REQUIRED WORK
Render the lines below as a JSON list of strings, one string per line, skipping blank lines. Omit the pictures from the output.

··· RECORDS TO USE

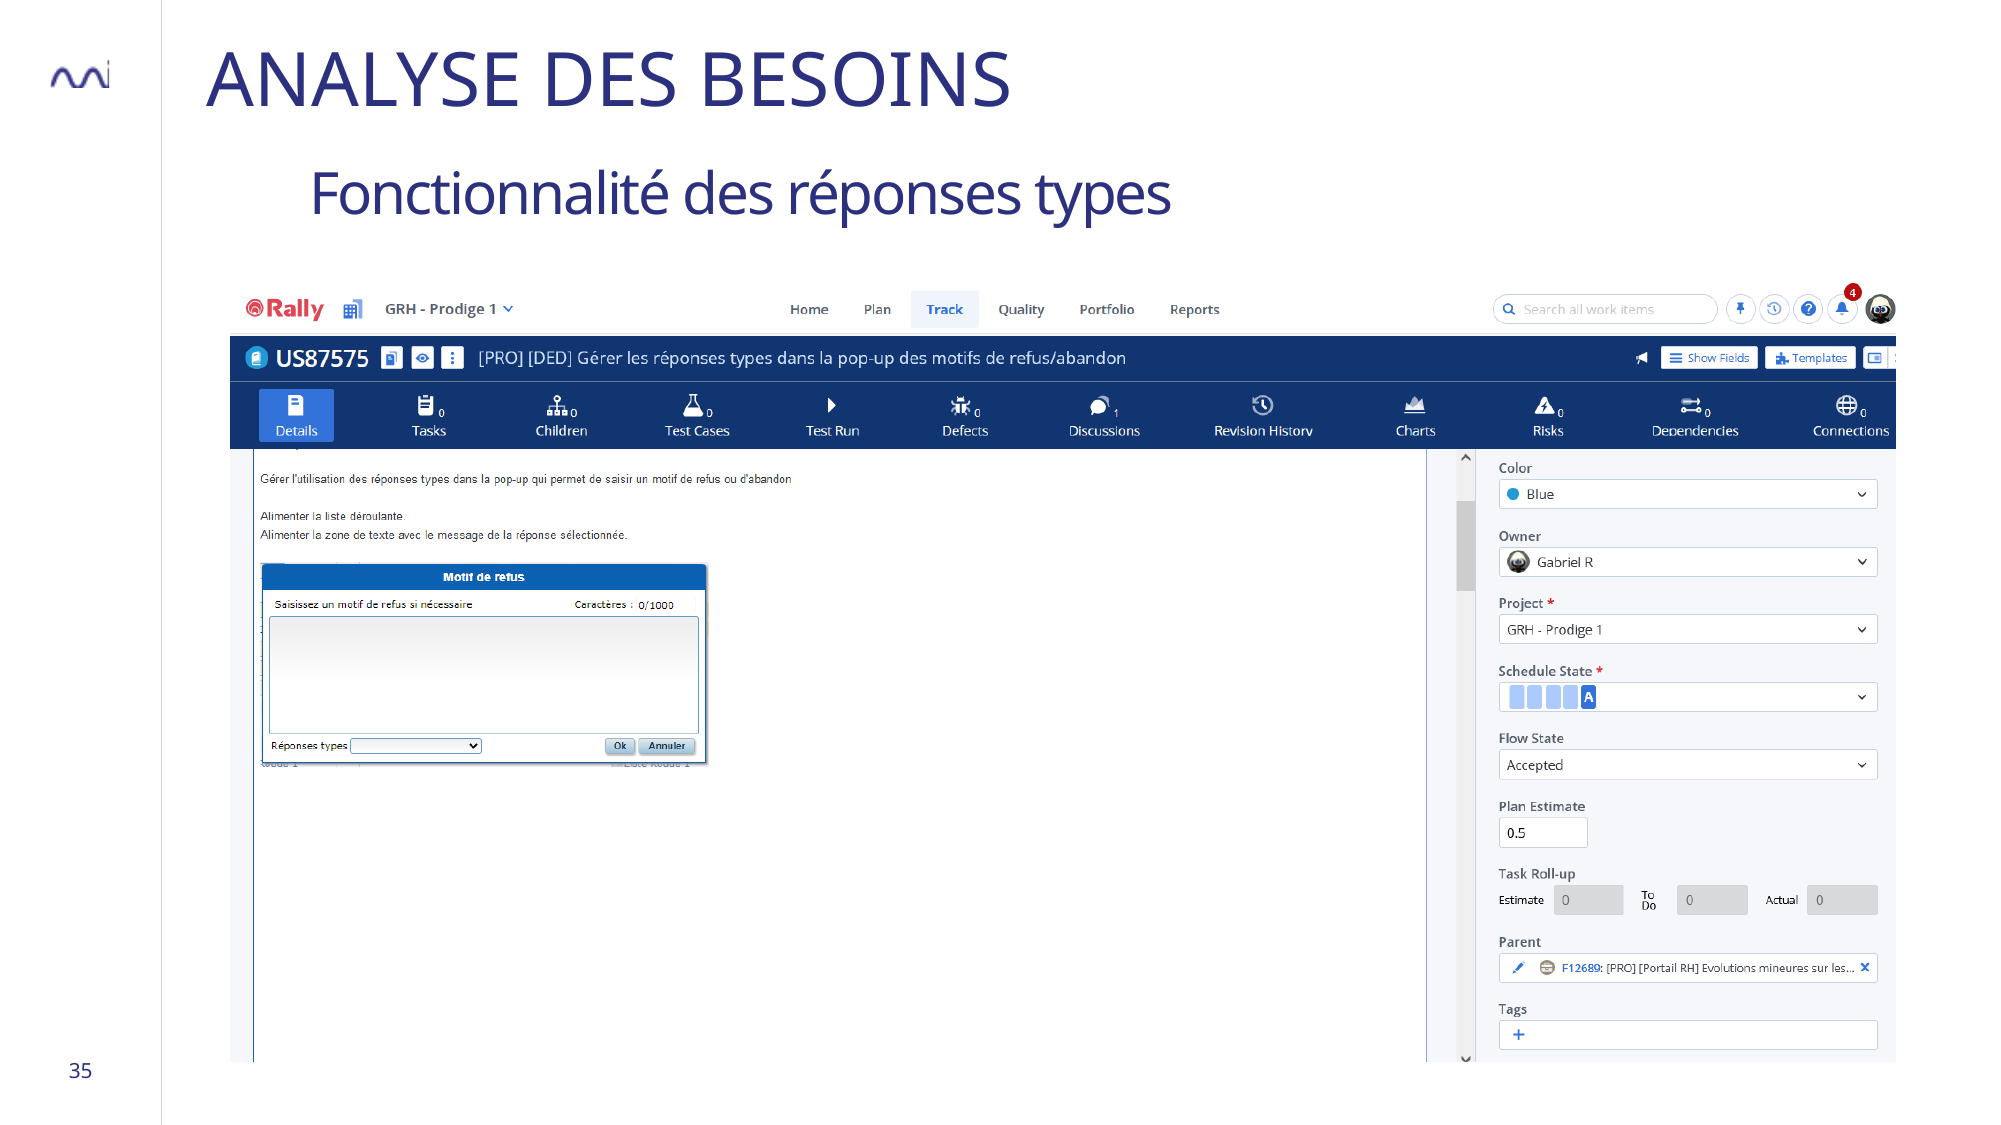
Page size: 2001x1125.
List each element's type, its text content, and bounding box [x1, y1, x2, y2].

text_box Fonctionnalité des réponses types [294, 161, 1685, 252]
text_box ANALYSE DES BESOINS [191, 23, 1192, 130]
picture [230, 283, 1896, 1062]
text_box 35 [38, 1052, 123, 1091]
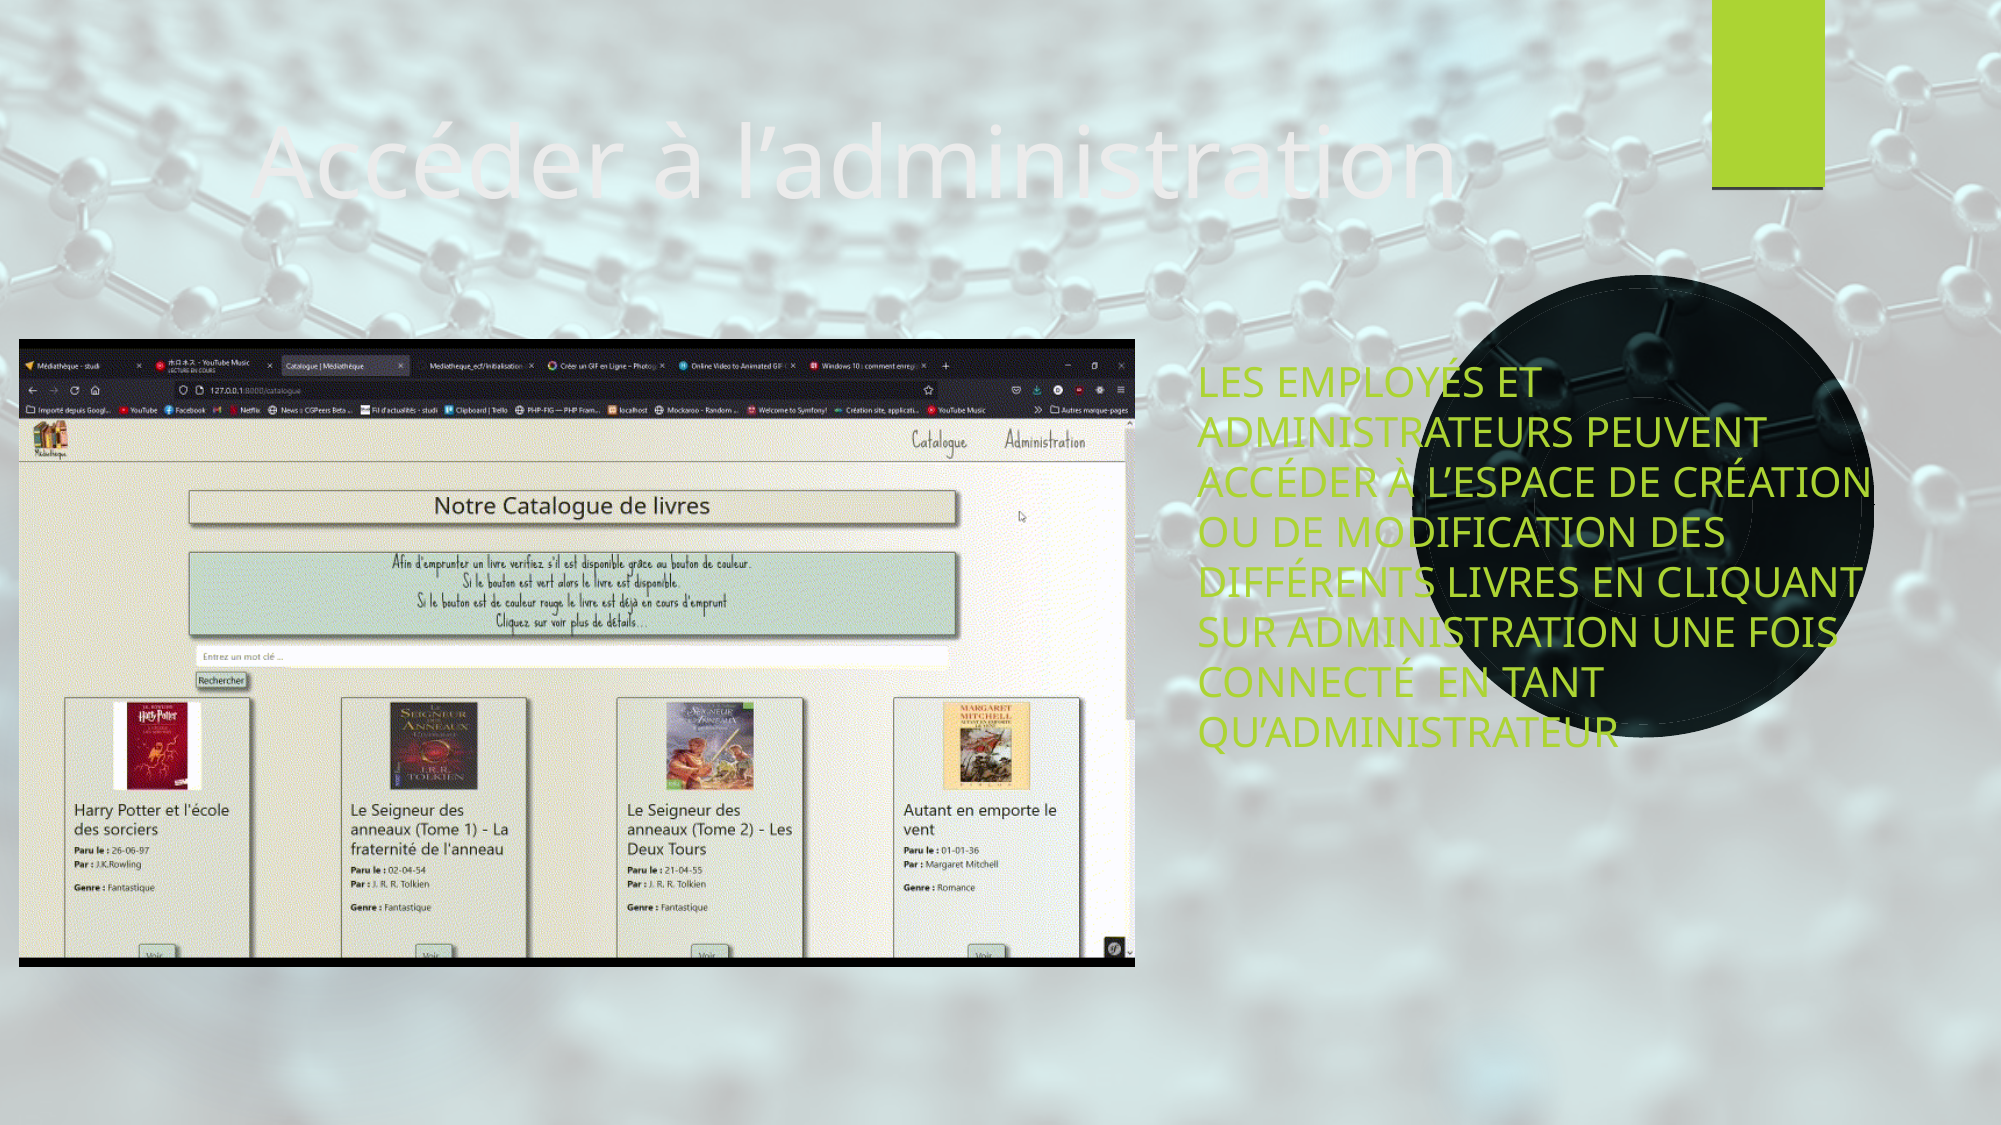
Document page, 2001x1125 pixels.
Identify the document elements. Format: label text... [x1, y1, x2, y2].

picture [0, 0, 2000, 1125]
subtitle Les employés et administrateurs peuvent accéder à l’espace de création ou de modification des différents livres en Cliquant sur Administration une fois connecté en tant qu’administrateur [1182, 347, 1906, 778]
title Accéder à l’administration [235, 90, 1594, 215]
text_box [1712, 0, 1825, 187]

······

THE COMPLETED TASK
[
  "Page size: 2001x1125.",
  "List each element's type, its text content, and bounding box [x1, y1, x2, y2].",
  "text_box Fonctionnalité des réponses types [294, 161, 1685, 252]",
  "text_box ANALYSE DES BESOINS [191, 23, 1192, 130]",
  "picture [230, 283, 1896, 1062]",
  "text_box 35 [38, 1052, 123, 1091]",
  "Document page, 2001x1125 pixels.",
  "Identify the document elements. Format: label text... [x1, y1, x2, y2].",
  "picture [0, 0, 2000, 1125]",
  "subtitle Les employés et administrateurs peuvent accéder à l’espace de création ou de modification des différents livres en Cliquant sur Administration une fois connecté en tant qu’administrateur [1182, 347, 1906, 778]",
  "title Accéder à l’administration [235, 90, 1594, 215]",
  "text_box [1712, 0, 1825, 187]"
]